▶ [Questions de lecture]:
a) Répondez à ces questions à l'aide de l'article sur la démolition à Cheikh Jarrah :
(i) Il y a combien d'années la municipalité a-t-elle annoncé l'expropriation du terrain, et dans quel but ?
(ii) Vers quelle heure la police a-t-elle fait irruption dans la maison ?
(iii) À quelle condition la plupart des interpellés ont-ils été libérés ?
b) Poursuivez l'article sur la démolition de la maison de la famille Salhiye à la suite de sa dernière phrase.

▶ [Texte fourni]:
# # #

NIR HASSON/JACK KHOURY
Cheikh Jarrah : démolition nocturne de la maison de la famille Salhiye, agrémentée d’une vingtaine d’arrestations

Nir Hasson et Jack Khoury, Haaretz, 19/1/2022
Traduit par
Fausto Giudice, Tlaxcala
 

La démolition avant l'aube a marqué la fin d'une lutte pour une maison familiale dans le quartier de Cheikh Jarrah à Jérusalem-Est, sur un terrain qui a été exproprié par la municipalité de Jérusalem pour construire une école.


"Bienvenue à Cheikh Jarrah l’inébranlable". Photo Huda Imam

La police israélienne a exécuté un ordre de démolition et arrêté plus d'une douzaine de personnes dans le quartier de Cheikh Jarrah, point chaud de Jérusalem-Est, tôt mercredi matin, mettant fin à une lutte de deux jours entre une famille locale et la municipalité de Jérusalem.

Il y a cinq ans, la municipalité a annoncé qu'elle expropriait le terrain pour y construire une école. Depuis lors, la famille Salhiye a mené une bataille juridique pour empêcher son expulsion, mais elle n'a pas pu prouver qu'elle était propriétaire du bien. En tout état de cause, même si elle pouvait prouver qu'elle est propriétaire du terrain, la municipalité a le droit de l'exproprier à des fins publiques en échange d'une compensation monétaire.

 

Un partisan de la famille palestinienne Salhiye montre des photos près des ruines de la maison démolie par les forces israéliennes à Cheikh Jarrah, le 19 janvier 2022. Photo MENAHEM KAHANA - AFP

La police a fait irruption dans la maison vers 3 h 30 du matin et a violemment expulsé la famille et les militants, en utilisant des grenades assourdissantes. Au moins 18 personnes ont été arrêtées, selon l'avocat Walid Abou Thaya, qui représente la famille.

La plupart des interpellés ont été libérés peu après, à condition qu'ils ne reviennent pas dans la maison. Selon la police, tous les suspects étaient impliqués dans l'impasse de lundi, où la tentative d'expulsion a incité le père, Mahmoud Salhiye, à se barricader sur le toit avec ses enfants et à menacer de faire exploser une bombonne de gaz, réussissant à repousser l'expulsion.

« C'était un acte brutal », a déclaré Abou Thaya. « Nous étions en train de faire appel aux tribunaux, y compris à la Haute Cour, mais la police au service de la municipalité de Jérusalem était déterminée à mener à bien ce qu’elle considérait comme sa mission, évacuer le complexe ».

# # #

▶ [Lignes fournies]:

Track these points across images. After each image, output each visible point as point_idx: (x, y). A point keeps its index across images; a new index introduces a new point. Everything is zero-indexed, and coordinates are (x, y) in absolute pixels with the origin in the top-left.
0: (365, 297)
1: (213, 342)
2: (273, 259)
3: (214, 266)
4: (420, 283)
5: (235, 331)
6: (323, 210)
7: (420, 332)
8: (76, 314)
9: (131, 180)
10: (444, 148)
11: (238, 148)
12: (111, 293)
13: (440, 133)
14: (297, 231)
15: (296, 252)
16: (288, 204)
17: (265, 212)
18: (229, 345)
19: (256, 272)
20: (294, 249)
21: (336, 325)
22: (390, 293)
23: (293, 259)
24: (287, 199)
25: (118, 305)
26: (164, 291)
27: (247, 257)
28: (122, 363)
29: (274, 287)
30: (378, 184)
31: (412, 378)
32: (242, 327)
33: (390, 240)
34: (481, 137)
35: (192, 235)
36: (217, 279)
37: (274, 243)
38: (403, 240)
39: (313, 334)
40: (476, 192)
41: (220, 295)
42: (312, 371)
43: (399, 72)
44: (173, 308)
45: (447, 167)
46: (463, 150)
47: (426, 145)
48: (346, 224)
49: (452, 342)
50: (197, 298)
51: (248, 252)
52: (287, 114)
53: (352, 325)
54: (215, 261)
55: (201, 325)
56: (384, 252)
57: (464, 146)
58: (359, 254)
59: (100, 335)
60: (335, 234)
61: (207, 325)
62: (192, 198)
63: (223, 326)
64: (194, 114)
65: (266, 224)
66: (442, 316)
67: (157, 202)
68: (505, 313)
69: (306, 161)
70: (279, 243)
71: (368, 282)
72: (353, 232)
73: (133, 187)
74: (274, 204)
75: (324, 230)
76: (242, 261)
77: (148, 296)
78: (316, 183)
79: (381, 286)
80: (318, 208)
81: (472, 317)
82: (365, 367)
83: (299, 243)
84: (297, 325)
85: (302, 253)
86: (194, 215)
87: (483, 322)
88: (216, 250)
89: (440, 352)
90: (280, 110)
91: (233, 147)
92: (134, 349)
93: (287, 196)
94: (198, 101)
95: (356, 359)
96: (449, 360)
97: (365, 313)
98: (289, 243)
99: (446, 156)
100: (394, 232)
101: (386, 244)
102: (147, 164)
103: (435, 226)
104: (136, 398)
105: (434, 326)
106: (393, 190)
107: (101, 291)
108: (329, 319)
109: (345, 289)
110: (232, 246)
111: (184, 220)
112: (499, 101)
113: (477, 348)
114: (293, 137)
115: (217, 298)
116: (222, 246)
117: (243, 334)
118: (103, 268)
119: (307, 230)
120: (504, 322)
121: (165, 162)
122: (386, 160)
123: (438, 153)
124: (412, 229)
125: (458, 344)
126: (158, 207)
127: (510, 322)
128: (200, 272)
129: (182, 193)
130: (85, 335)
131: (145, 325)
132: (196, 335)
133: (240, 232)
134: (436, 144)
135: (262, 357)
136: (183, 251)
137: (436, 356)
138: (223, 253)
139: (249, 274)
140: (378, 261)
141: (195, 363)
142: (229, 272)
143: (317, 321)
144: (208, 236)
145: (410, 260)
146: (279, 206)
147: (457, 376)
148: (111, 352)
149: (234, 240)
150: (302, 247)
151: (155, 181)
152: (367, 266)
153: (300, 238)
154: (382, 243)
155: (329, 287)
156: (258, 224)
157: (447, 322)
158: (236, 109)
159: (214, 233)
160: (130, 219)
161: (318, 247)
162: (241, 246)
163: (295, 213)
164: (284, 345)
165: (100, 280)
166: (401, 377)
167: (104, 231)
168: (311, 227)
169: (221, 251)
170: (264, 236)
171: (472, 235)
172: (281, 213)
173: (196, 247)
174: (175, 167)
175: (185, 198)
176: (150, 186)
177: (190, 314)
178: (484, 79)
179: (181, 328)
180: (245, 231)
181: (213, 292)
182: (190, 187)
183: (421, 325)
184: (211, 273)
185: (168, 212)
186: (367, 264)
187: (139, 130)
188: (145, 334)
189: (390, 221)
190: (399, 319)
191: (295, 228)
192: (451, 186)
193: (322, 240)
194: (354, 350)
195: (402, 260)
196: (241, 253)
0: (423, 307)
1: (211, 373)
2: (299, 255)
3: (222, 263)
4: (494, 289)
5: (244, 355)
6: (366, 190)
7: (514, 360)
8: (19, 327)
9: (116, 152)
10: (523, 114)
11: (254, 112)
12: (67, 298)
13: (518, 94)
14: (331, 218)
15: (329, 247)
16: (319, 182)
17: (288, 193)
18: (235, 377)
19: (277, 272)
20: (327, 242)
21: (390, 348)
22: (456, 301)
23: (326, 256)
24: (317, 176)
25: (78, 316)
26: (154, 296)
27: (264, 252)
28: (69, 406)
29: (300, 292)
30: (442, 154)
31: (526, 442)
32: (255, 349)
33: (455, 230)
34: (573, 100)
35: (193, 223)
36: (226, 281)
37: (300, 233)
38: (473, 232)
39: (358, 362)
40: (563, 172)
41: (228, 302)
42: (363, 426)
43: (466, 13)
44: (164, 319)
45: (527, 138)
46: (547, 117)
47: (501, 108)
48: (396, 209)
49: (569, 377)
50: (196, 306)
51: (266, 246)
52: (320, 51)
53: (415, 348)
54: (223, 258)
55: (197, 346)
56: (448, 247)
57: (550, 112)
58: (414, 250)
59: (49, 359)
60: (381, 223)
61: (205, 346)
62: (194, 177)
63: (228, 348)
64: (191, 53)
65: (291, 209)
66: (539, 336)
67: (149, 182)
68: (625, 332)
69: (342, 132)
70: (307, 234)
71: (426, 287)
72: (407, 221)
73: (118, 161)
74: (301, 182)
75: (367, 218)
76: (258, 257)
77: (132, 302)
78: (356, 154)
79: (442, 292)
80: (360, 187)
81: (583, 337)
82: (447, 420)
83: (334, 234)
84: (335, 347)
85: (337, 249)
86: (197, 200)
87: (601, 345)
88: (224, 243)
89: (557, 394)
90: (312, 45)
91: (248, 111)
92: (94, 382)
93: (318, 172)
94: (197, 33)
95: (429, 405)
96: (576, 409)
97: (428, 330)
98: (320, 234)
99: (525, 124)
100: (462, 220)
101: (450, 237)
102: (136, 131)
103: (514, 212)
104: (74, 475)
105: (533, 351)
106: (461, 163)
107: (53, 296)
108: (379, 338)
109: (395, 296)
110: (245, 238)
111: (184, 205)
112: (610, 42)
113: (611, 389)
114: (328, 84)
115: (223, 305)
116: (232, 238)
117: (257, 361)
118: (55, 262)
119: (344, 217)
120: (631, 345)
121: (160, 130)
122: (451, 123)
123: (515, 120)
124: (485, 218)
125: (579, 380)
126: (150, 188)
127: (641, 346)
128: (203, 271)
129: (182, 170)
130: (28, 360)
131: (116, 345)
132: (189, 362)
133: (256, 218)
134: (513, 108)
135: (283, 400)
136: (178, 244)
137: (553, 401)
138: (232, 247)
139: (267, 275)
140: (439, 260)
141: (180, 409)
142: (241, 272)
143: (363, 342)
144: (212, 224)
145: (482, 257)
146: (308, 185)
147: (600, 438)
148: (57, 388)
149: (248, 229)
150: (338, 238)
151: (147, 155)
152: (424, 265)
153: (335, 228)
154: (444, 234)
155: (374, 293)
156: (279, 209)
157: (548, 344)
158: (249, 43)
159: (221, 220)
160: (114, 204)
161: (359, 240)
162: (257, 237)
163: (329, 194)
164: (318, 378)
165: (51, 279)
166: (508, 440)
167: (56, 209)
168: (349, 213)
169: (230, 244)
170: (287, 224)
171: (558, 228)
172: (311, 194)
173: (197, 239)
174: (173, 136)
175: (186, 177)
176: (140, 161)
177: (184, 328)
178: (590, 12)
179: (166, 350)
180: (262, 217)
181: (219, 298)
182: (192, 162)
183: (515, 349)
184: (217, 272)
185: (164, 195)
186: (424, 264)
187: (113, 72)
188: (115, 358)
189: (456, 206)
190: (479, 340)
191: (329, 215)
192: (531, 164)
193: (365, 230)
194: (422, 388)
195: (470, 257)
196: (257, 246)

# # #

▶ [Réponses attendues]:
a)
(i) Il y a cinq ans, pour y construire une école.
(ii) Vers 3 h 30 du matin.
(iii) À condition de ne pas revenir dans la maison.

b)
Une membre des forces israéliennes devant les ruines de maison Salhiye qu'elles ont démolie à Cheikh Jarrah, le 19 janvier 2022. Photo
: MENAHEM KAHANA - AFP

Jeudi après-midi, la police israélienne a demandé au tribunal de première instance de Jérusalem de prolonger de cinq jours la détention du père, Mahmoud Salhiye, et de quatre autres membres de la famille, mais le tribunal a rejeté la demande au motif qu'ils ne constituent plus une menace pour eux-mêmes ou pour le public après la démolition de leur maison.

La police a l'intention de faire appel auprès du tribunal de district, et le juge a consenti à un sursis qui permettra à la famille de rester en détention jusqu'à jeudi.

Entre-temps, des heurts ont éclaté entre la police et des manifestants lors d'une protestation contre les expulsions jeudi soir devant le domicile du maire de Jérusalem, Moshe Leon, et la police a arrêté cinq personnes.

Le bureau du président palestinien Mahmoud Abbas a dénoncé les expulsions forcées, les qualifiant de « crime de guerre », et a exhorté les USA à « prendre leurs responsabilités et à intervenir immédiatement pour mettre fin à ces crimes ».

Le ministère palestinien des Affaires étrangères a également publié une déclaration condamnant la démolition. « L'administration américaine doit intervenir et mettre en œuvre ses promesses et obligations envers les Palestiniens de Jérusalem-Est,  dont le quartier de Cheikh Jarrah, pour leur fournir une protection et empêcher les démolitions de maisons et le harcèlement ».

La déclaration souligne également la nécessité de rouvrir le consulat usaméricain à Jérusalem-Est afin d'envoyer un message à Israël.

Le député à la Knesset Ayman Odeh, président de la Liste commune, a dénoncé la démolition et a déclaré : « Les colons, la municipalité et le gouvernement coopèrent contre une solution à deux États et contre la paix ».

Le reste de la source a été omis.